In fact the candidate’s experience is no less than Pnoy’s when he ran for President. The bigger question is her judgment on people and issues. For example, people ask why Chiz? The candidate is indebted to him for helping her Senatorial campaign and for mentoring her in the Senate: He allegedly advised her against using her PDAF which spared her the consequent flak. He was her father’s Presidential campaign manager. She has assembled a credible economic team but will they have a say in the gut issues and distribution of influence that collectively define a Government?

The candidate may have over-reached when she declined the VP slot in favor of the Presidency. She would have been a slam-dunk for the former. She would not have to worry about the various threats to her candidacy. She would have been the presumptive President in 2022. She could have learnt the ropes. She could have just gone for the ride.

She rejected the offer, swayed by her poll numbers. She may have been convinced by Chiz to run for President so he could run for the Vice-Presidency. A two term Senator who is not eligible for re-election, he needs a platform to stay in the political game.

The candidate has committed some rookie mistakes. Her awkward response to the Iglesia affair returned to bite her. By and large, however, she has remained centered and continues to do well in the polls.

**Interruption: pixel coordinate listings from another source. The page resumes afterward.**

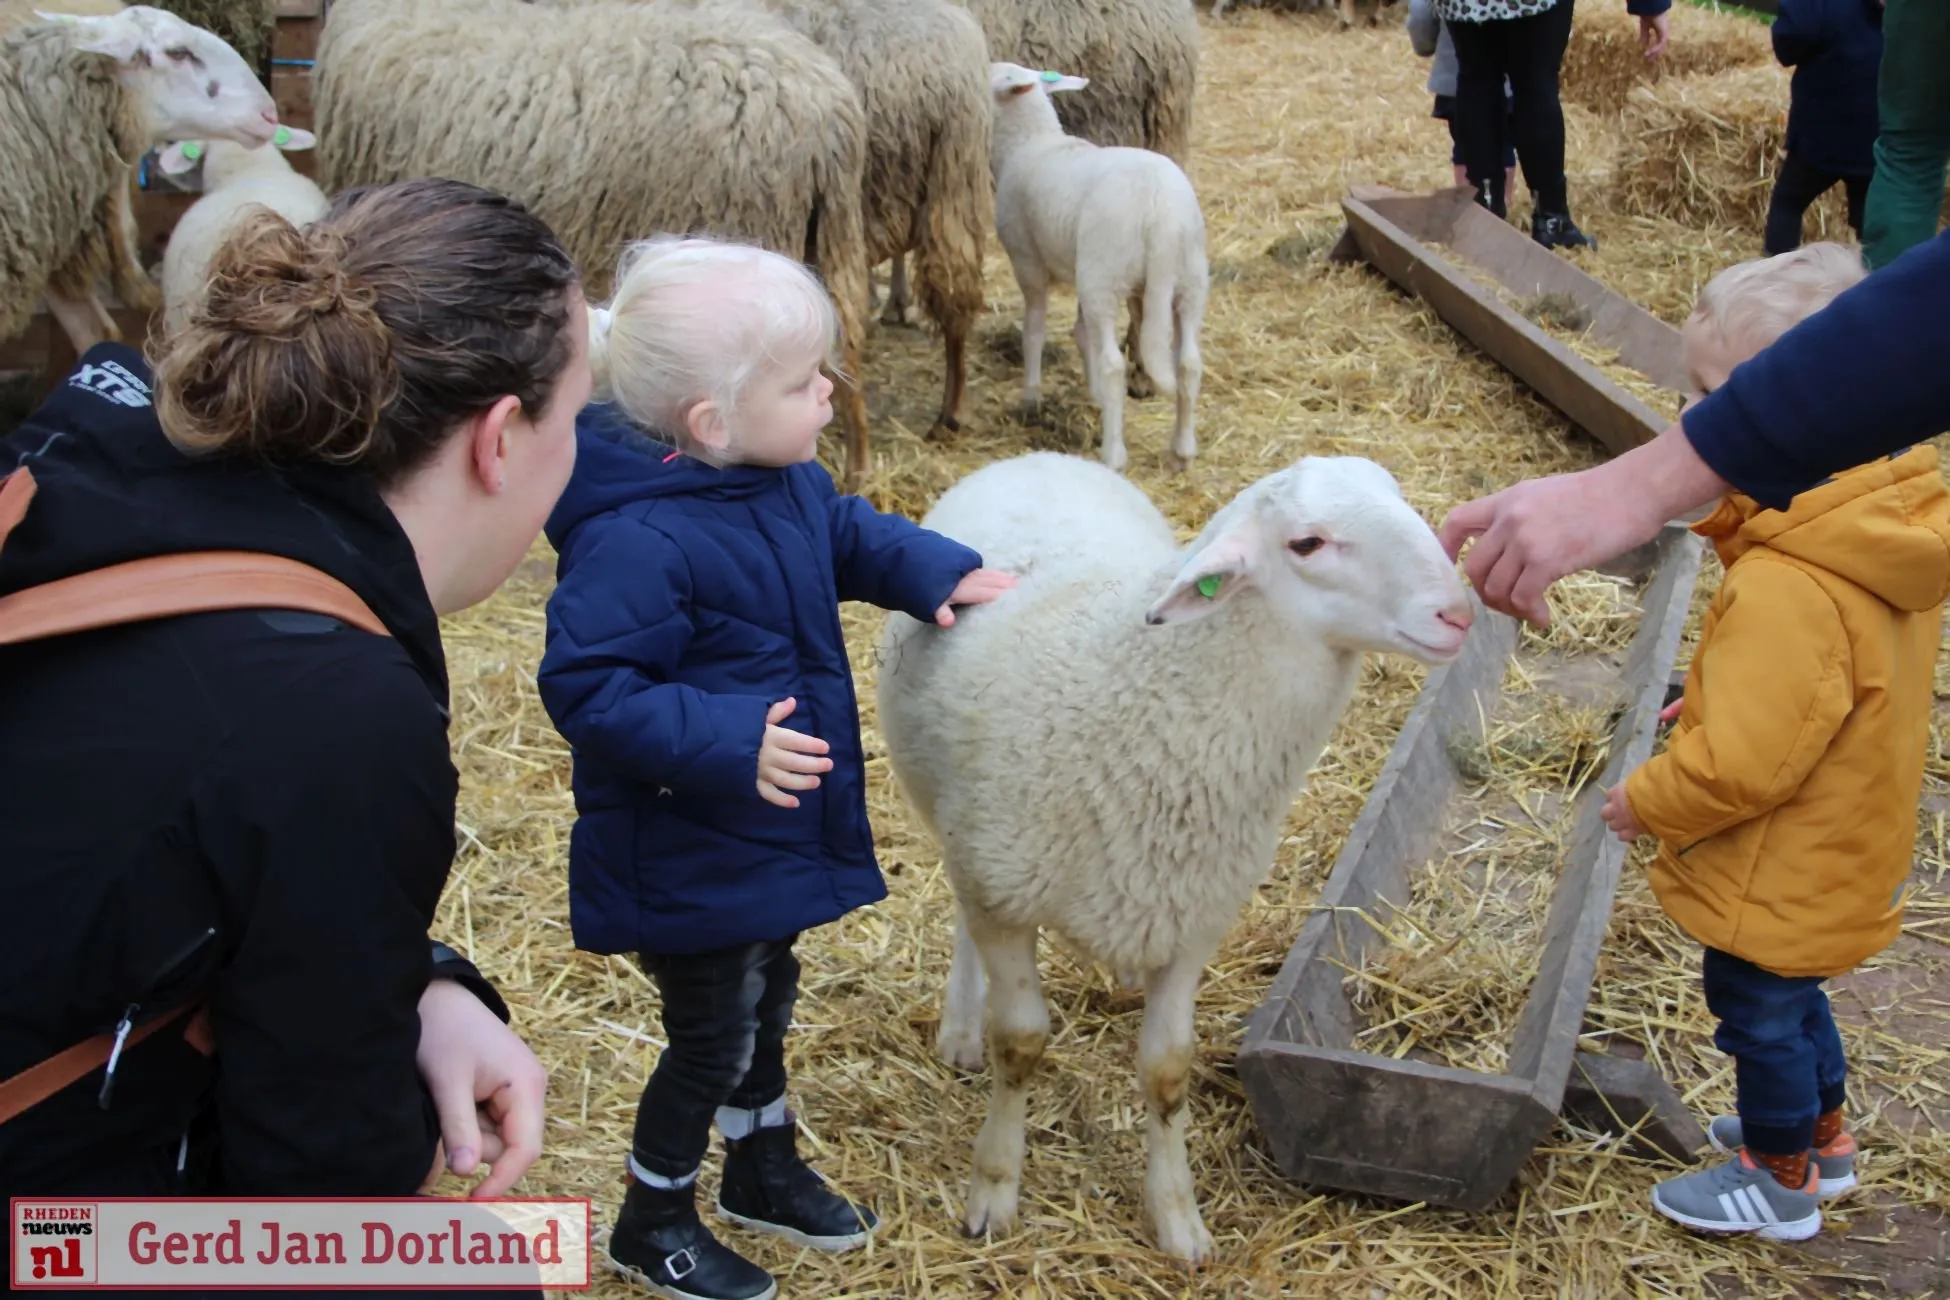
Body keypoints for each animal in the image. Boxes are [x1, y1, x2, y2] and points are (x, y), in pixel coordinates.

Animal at [877, 450, 1466, 1262]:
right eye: (1307, 543)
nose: (1460, 613)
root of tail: (1039, 456)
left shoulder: (1194, 918)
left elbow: (1167, 1072)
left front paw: (1179, 1218)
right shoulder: (1003, 891)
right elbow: (1021, 1045)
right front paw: (994, 1189)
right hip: (958, 828)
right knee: (963, 918)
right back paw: (962, 1028)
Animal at [990, 60, 1201, 475]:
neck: (1029, 142)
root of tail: (1160, 211)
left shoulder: (1027, 262)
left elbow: (1034, 329)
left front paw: (1031, 396)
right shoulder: (1083, 269)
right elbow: (1081, 332)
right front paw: (1094, 396)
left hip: (1104, 275)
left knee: (1114, 365)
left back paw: (1113, 454)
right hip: (1187, 280)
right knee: (1187, 363)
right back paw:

As the frontrunner, the candidate is into diminishing returns. She shares the honesty space with two other candidates so not much left there. To grow she must deepen her policy credentials and strengthen her image as a strong and decisive leader, a territory now owned by Duterte.

Otherwise, the challenge lies in translating her popularity into actual votes in May. This means money, logistics, and mobilizing her ground troops, stuff which as an independent without a party machinery; is difficult.


The candidate’s biggest threat is of disqualification. She won the Senatorial Election Tribunal vote by a political 5-4 with the 3 SC Justices and Nancy Binay voting against. However she was disqualified by the 3-person COMELEC Second Division. She can appeal to the 7-person Commission but she would have to garner all 4 remaining votes, a tough proposition.

She could appeal to the 15-member Supreme Court minus the three SET Justices who must recluse themselves. That the latter unanimously voted against her does not augur well especially since, unlike in the SET, the case will now be determined purely on the legal merits. She could lose her Senate seat if disqualified based on natural-borness.

With the clock running down, the candidate’s other threat will be her ability to financially and logistically sustain her campaign with the uncertainties of her case.

The entry of Duterte will take from her support. He represents another option for those unhappy with Binay and Mar.


If the candidate was a stock she would be rated as worthy but fully valued. There is not much more room for growth. On the other hand, the risks of disqualification have risen. The candidate could take her case to the people hoping to influence the SC.

She will remain a force even if disqualified. If she cannot be Queen she still would be a powerful king-maker. With Nancy having voted against her at the SET and Duterte objecting to her candidacy, she could well endorse Mar unless she believes the LP instigated her ouster. Her opponents might want to again be nice to her.